La Guerre contre la Pauvreté mérite une précision. Les données du Census Bureau montrent que les taux de pauvreté ont bien baissé à la fin des années 1960 — les défenseurs du programme ont raison sur ce point. Ce qui est plus difficile à défendre, c'est la suite : des dépenses soutenues aux rendements décroissants et contestés, un appareil administratif qui a grossi indépendamment des résultats, et une incapacité institutionnelle quasi totale à conclure que « moins » pourrait produire « plus ». La question n'est pas de savoir si un programme anti-pauvreté a jamais aidé quelqu'un. La question est de savoir si les institutions qui les pilotent étaient structurellement capables de recommander leur propre réduction. Soixante ans de données suggèrent que non.

La politique étrangère suit le même schéma. Chaque exercice raté de construction nationale produit de la littérature plutôt que de la responsabilité — des articles, des panels, des post-mortem rédigés par les mêmes personnes qui ont conçu l'échec. Le think tank ne ferme pas quand ses prédictions se révèlent fausses. Il organise une conférence.

Julien Benda avait vu la forme de tout cela il y a un siècle dans La Trahison des clercs : une intelligentsia qui avait abandonné la recherche désintéressée pour servir les intérêts de classe et le pouvoir institutionnel. Ce que Benda appelait une trahison est aujourd'hui une simple trajectoire de carrière. Elle ne se produit pas en un moment dramatique. Elle se produit subvention après subvention, promotion après promotion, jusqu'à devenir invisible à celui qui la commet.

La complexité comme camouflage

Quand les défenseurs des institutions commencent à perdre l'argument sur le fond, ils le compliquent. L'école qui produit des diplômés illettrés n'a pas d'échec — elle fait face à « une interaction multidimensionnelle de variables socioéconomiques, d'inégalités historiques et de lacunes d'implémentation ». L'agence réglementaire capturée n'a pas de problème de corruption — elle navigue « un équilibre délicat entre engagement des parties prenantes et mandat d'application ».

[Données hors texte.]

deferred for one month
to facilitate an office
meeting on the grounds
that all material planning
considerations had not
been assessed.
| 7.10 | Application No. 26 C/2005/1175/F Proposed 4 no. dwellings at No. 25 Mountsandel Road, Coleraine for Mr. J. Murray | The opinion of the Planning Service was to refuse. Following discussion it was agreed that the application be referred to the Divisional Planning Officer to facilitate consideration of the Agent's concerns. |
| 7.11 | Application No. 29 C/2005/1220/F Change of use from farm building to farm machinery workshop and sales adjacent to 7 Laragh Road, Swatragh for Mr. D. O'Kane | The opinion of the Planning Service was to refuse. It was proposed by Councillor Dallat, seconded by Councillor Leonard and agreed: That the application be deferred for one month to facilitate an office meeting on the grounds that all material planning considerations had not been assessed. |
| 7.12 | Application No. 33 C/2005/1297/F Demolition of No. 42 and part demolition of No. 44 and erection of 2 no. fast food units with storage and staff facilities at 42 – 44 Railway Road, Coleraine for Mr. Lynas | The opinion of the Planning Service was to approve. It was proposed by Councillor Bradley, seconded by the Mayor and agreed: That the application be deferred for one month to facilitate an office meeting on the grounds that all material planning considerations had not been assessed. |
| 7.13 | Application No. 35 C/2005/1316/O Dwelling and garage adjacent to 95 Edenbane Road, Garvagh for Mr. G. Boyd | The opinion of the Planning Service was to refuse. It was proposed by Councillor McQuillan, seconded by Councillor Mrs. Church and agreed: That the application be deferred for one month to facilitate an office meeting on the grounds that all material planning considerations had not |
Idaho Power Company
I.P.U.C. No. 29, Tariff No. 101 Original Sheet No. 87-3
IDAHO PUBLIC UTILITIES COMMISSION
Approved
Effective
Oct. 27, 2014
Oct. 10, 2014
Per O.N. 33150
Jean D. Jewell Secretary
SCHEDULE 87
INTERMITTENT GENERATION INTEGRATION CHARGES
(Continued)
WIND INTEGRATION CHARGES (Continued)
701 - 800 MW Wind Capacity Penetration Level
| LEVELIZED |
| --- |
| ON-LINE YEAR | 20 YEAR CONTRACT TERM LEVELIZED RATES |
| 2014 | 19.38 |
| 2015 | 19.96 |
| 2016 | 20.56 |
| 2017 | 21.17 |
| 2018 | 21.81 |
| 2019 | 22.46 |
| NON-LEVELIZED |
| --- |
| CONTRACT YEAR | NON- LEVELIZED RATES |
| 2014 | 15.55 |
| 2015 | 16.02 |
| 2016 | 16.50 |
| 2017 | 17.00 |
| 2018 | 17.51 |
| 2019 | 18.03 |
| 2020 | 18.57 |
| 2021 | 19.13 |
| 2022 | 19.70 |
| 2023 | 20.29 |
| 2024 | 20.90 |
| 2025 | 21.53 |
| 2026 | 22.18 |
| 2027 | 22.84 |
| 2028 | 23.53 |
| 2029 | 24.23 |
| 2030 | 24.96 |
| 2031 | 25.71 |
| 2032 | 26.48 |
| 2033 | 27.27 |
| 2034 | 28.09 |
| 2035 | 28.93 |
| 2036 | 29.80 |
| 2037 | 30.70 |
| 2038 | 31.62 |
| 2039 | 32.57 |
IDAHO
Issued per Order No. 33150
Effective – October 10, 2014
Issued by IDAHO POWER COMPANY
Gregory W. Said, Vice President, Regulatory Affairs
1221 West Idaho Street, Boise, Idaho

Une partie de ce langage reflète une véritable complexité. Les résultats scolaires sont effectivement influencés par des facteurs socioéconomiques, et nier ce fait serait une autre forme de raisonnement motivé. Mais le signe révélateur est l'asymétrie : la complexité est invoquée de manière fiable quand les institutions font face à des critiques, et disparaît aussitôt qu'elles s'attribuent un mérite.

Dans L'Interventionnisme, Mises expliquait que chaque intervention engendre des distorsions qui semblent appeler de nouvelles interventions — produisant une classe d'experts dont l'autorité grandit proportionnellement aux problèmes que cette autorité a contribué à créer. La complexité n'est pas accessoire. Elle est structurelle.

L'esprit le moins possédé et ses limites

Celui qui est le plus susceptible de dire l'évidence sur une institution brisée est généralement celui qui a le moins à perdre en le disant. Les outsiders voient ce que les insiders se sont entraînés à ne plus voir.

Mais l'argument doit se retourner contre lui-même ici, sans quoi il ne prouve rien.

La tradition de pensée dont cet article s'inspire — sceptique à l'égard du pouvoir concentré, du consensus expert, de la permanence institutionnelle — possède elle aussi ses plateformes, son public, et ses présupposés qu'il serait professionnellement inconfortable de contester. L'affirmation selon laquelle les experts établis rationalisent systématiquement dans leur intérêt institutionnel est soit une observation universelle sur les incitatifs humains, soit un plaidoyer intéressé. Si elle est universelle, elle s'applique ici aussi.

Qu'est-ce qui falsifierait cette thèse ? Si les insiders titrés renonçaient régulièrement et volontairement à leur propre autorité institutionnelle face à l'échec — s'ils dissolvaient des programmes, recommandaient la déréglementation de leur propre domaine, publiaient des travaux qui sapent leur propre statut — cela poserait un problème sérieux à l'argument. De tels cas existent. Ils sont suffisamment rares pour être remarquables, ce qui constitue en soi une donnée. Mais une théorie incapable de rendre compte des exceptions ne serait pas une théorie. Ce serait un récit.

L'intelligence détenue par quelqu'un qui est réellement libre de l'utiliser est formidable. L'intelligence détenue par quelqu'un dont le revenu et l'identité dépendent du fait qu'un ensemble d'institutions reste respectable est autre chose : l'avocat le plus sophistiqué qu'un système brisé ait jamais eu.

Le danger n'est pas que les gens intelligents ne voient pas ce qui ne va pas. C'est qu'ils sont assez intelligents pour savoir exactement comment l'expliquer — et parfois assez honnêtes pour se prendre en flagrant délit.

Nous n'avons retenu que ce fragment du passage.